La Cour suprême des Philippines refuse d'entraver l'arrestation de l'ex-chef de la police
La Cour suprême des Philippines a annoncé, mercredi 20 mai, qu'elle ne ferait pas obstacle à l'arrestation de l'ancien chef de la police, le général à la retraite Oscar Albayalde, recherché par la Cour pénale internationale (CPI) pour des accusations de crimes contre l'humanité. Cette décision marque un tournant dans l'affaire qui secoue le pays depuis plusieurs mois.
Une décision attendue
Oscar Albayalde, qui a dirigé la police nationale philippine de 2018 à 2019, est accusé d'avoir orchestré des exécutions extrajudiciaires dans le cadre de la guerre contre la drogue menée par l'ancien président Rodrigo Duterte. La CPI avait émis un mandat d'arrêt à son encontre en mars 2025, mais Albayalde avait contesté la compétence de la cour et demandé à la Cour suprême de bloquer son arrestation.
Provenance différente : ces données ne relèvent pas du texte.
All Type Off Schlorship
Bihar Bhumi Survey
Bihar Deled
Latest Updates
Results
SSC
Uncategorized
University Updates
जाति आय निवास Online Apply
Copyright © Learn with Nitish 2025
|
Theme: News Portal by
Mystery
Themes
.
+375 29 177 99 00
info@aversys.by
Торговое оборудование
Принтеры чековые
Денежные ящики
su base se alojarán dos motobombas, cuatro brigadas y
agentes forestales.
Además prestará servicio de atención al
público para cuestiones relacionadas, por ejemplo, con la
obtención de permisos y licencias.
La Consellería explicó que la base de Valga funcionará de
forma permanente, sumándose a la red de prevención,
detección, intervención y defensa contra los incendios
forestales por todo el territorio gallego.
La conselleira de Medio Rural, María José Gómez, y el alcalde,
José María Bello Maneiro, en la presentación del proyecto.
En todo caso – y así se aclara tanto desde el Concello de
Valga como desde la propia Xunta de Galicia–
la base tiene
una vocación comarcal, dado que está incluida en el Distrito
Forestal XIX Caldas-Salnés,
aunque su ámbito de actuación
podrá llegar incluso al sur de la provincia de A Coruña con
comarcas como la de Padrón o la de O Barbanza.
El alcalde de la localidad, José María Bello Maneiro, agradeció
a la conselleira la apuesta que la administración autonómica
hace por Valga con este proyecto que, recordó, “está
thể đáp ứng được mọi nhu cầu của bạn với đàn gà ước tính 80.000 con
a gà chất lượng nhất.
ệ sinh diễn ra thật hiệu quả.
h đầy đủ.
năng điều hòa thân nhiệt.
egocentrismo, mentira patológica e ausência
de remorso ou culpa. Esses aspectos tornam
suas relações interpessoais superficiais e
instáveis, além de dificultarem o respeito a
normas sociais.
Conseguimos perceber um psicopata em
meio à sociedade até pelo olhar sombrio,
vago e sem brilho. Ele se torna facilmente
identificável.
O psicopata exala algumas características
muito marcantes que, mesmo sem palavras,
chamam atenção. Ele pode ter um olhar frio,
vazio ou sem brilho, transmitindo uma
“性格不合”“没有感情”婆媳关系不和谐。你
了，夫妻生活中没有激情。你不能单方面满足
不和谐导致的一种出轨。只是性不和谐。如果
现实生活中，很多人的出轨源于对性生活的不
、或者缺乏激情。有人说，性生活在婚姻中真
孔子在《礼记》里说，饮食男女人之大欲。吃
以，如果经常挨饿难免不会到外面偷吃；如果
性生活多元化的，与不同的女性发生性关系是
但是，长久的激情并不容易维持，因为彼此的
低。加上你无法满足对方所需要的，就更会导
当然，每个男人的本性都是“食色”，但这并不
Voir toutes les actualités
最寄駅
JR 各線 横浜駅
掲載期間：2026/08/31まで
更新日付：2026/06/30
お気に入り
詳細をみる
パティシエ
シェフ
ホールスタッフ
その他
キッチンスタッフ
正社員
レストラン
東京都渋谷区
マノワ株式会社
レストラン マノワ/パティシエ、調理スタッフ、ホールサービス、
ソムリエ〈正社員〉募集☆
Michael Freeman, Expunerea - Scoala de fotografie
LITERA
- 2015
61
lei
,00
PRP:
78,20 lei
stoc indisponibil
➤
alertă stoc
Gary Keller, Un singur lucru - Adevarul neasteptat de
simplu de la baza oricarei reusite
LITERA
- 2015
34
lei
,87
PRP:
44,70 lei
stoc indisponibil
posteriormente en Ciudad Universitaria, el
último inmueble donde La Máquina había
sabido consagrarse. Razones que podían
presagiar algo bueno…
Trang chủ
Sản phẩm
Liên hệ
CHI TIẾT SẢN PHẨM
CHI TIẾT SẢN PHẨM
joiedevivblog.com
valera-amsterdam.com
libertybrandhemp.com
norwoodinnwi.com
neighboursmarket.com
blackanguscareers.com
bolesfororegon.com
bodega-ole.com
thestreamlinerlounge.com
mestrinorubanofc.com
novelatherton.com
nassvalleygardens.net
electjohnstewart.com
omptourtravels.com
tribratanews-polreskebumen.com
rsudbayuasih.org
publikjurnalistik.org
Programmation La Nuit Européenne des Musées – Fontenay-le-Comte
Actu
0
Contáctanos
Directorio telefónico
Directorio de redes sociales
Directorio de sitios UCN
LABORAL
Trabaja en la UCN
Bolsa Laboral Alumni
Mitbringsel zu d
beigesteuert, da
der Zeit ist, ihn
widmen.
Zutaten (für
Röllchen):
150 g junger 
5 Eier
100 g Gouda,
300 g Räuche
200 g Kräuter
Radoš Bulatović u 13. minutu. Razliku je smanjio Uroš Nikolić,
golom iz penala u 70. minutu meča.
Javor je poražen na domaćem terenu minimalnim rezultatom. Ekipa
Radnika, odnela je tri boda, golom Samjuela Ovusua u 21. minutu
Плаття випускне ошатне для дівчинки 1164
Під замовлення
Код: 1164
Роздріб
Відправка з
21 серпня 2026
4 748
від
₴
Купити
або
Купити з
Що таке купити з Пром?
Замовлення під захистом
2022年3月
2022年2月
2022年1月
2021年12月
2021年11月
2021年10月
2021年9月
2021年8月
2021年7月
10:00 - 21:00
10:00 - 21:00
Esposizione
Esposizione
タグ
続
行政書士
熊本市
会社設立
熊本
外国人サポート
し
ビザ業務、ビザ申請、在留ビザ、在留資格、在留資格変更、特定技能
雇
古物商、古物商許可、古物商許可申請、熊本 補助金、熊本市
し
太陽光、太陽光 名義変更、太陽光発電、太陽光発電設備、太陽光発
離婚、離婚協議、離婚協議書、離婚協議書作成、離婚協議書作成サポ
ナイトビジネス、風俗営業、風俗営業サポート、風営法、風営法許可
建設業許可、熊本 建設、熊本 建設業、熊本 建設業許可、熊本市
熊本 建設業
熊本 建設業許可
Dans un arrêt rendu public mercredi, la haute juridiction a rejeté sa requête, estimant que la CPI avait compétence pour enquêter sur les faits reprochés. Les juges ont considéré que les Philippines, bien qu'ayant quitté la CPI en 2019, restaient liées par les crimes commis avant leur retrait. Cette décision ouvre la voie à une possible arrestation et extradition d'Albayalde vers La Haye.
Les réactions
L'ancien chef de la police a exprimé sa déception par l'intermédiaire de ses avocats, qui ont annoncé leur intention de se pourvoir en cassation. De son côté, le gouvernement philippin, dirigé par le président Ferdinand Marcos Jr., a pris acte de la décision sans commentaire. Les organisations de défense des droits de l'homme ont salué cette décision, y voyant une avancée pour la justice.
La guerre contre la drogue aux Philippines, lancée par Rodrigo Duterte en 2016, a fait des milliers de morts, principalement parmi les trafiquants présumés et les toxicomanes. Les enquêtes de la CPI se concentrent sur les exécutions extrajudiciaires qui auraient été menées avec la participation de hauts responsables policiers.
Les implications
Cette décision de la Cour suprême pourrait avoir des répercussions importantes pour d'autres anciens responsables philippins visés par la CPI. Elle renforce également la légitimité de la cour internationale dans un contexte où plusieurs pays remettent en cause son autorité. Pour Oscar Albayalde, l'avenir judiciaire s'annonce sombre, mais il conserve la possibilité de faire appel.
L'affaire est suivie de près par la communauté internationale, qui y voit un test de l'engagement des Philippines en faveur de la justice pénale internationale. La CPI, de son côté, a réaffirmé sa détermination à poursuivre les responsables de crimes graves, quel que soit leur rang.